Co-incidentally, Saturday also happened to be the 20th anniversary of the fall of the Berlin wall.

Some of you may know that I was born in Berlin and lived there when the wall went up, for many years raised my kids in the shadow of the wall (a few blocks from our apartment), and was at the wall the night it came down (you probably saw me waving at the cameras on CNN).

So being in Berlin again for the 20th anniversary of this event was quite a treat.
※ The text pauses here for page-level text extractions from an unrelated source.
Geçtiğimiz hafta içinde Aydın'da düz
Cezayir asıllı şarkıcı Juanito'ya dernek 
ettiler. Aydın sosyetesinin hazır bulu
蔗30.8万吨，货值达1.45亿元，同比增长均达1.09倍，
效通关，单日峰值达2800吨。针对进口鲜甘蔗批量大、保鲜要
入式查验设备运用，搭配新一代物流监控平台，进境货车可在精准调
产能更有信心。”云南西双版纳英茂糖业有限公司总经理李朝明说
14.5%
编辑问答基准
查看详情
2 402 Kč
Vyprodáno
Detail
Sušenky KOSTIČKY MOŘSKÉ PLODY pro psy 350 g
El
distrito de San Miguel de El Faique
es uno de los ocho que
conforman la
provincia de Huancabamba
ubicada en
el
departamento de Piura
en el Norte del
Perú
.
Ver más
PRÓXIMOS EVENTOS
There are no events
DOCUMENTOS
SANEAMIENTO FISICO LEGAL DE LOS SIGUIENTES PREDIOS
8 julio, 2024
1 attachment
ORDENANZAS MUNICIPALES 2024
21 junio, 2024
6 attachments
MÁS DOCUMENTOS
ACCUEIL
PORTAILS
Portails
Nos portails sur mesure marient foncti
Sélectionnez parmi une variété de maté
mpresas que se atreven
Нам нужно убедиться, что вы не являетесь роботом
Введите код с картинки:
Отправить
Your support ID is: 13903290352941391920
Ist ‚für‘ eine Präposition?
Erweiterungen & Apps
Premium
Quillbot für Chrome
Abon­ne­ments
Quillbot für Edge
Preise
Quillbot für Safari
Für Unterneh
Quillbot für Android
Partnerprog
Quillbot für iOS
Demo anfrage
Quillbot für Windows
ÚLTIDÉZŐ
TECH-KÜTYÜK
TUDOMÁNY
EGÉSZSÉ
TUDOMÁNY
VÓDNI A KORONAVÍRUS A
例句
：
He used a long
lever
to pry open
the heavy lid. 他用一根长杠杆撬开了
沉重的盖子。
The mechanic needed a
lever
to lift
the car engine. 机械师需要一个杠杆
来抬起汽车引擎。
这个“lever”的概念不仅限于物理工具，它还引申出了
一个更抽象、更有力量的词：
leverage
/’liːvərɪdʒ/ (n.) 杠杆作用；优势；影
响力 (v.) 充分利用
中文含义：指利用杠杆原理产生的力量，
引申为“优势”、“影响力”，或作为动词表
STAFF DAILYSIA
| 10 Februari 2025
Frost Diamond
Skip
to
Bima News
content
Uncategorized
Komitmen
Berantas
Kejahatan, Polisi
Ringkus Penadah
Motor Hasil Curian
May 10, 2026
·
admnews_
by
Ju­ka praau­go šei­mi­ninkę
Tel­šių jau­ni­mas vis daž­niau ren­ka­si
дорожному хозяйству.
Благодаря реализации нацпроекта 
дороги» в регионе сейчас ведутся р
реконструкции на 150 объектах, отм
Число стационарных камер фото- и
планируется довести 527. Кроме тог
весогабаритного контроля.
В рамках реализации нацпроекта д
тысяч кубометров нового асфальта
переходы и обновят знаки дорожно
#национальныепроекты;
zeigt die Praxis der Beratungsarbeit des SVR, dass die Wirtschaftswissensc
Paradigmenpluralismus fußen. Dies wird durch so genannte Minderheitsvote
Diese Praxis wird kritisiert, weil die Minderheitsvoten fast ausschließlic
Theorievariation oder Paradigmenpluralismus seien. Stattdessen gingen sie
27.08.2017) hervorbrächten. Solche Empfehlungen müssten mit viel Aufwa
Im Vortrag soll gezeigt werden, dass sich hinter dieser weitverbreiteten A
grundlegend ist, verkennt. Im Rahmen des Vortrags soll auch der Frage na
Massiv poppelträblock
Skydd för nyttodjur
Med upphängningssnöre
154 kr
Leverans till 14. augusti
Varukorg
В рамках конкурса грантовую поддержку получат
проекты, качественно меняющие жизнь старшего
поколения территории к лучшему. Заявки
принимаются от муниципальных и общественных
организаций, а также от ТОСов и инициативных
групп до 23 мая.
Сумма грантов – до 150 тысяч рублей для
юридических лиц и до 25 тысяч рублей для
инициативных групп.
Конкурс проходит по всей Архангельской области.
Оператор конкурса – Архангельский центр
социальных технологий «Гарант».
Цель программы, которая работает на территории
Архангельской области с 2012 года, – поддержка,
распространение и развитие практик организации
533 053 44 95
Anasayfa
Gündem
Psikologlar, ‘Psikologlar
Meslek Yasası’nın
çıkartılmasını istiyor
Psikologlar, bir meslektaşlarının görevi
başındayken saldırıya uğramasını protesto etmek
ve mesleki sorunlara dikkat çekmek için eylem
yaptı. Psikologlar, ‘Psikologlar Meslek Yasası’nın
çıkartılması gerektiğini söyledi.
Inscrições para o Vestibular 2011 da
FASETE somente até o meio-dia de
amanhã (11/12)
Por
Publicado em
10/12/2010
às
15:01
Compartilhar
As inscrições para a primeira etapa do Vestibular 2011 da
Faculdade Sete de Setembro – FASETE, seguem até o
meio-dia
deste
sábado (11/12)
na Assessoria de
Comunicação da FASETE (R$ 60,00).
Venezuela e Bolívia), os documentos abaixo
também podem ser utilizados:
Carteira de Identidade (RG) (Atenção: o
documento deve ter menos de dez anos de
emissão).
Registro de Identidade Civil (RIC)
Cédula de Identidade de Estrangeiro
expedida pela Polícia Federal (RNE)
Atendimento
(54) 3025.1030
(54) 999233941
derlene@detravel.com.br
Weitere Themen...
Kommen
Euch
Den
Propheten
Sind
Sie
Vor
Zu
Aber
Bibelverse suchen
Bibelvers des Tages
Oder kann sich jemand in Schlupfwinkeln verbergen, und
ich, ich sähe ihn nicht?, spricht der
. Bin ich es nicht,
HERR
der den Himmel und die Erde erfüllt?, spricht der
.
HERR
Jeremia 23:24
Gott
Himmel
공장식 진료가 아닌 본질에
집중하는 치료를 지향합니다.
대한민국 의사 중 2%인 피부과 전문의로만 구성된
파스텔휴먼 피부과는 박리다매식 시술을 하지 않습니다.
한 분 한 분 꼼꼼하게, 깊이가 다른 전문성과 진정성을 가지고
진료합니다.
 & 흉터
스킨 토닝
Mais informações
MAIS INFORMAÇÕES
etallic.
One of the highlights of the celebration at the Brandenburg gate was the reunion of two giant marionettes (one of them over 7.5 m high, operated by a whole crowd of liveried puppeteers, who used their own weight to move them around), who for several days wandered the streets of former East and West Berlin before finding each other. It so happened, that on my first night in Berlin, I did in fact see the female puppet sound asleep not too far from the gate (click here to watch the meeting of the giants on YouTube).

Speaking of sleeping giants, this may be the place to draw attention to the first large randomized trial on the effect of weight loss on sleep apnea (a common problem in overweight and obese patients).

In this study, just published in the Archives of Internal Medicine, Foster and colleagues on behalf of the Look AHEAD Research Group, report on the outcomes of a substudy on obstructive sleep apnea in obese patients with type 2 diabetes: the Sleep AHEAD study.

The study included 264 participants (average age 61, average BMI 37) with an apnea-hypopnea index (AHI) of 23.2 events per hour were randomly assigned to either a behavioral weight loss program or 3 group sessions on diabetes support and education.

The intensive lifestyle intervention participants lost about 11 Kg more than the control group at 1 year resulting in a dramatic reduction of apnoic events to 10 per hour. At 1 year, more than 3 times as many participants in the intervention group had total remission of their sleep apnea.

Initial AHI and weight loss were the strongest predictors of changes in AHI at 1 year.

This is the first large randomised-controlled trial to actually demonstrate, what patients and clinicians have long suspected, that even rather modest weight loss (in this study around 22 lbs), can result in very significant and relevant improvements in sleep apnea.

Having spent the last 48 hours in Berlin, it is clear, in the past 20 years a sleeping giant has once again awakened. Given all the activities and sights in this exciting city, visitors will likely leave sleep deprived only to hopefully fall into a non-obstructed coma on their trip home.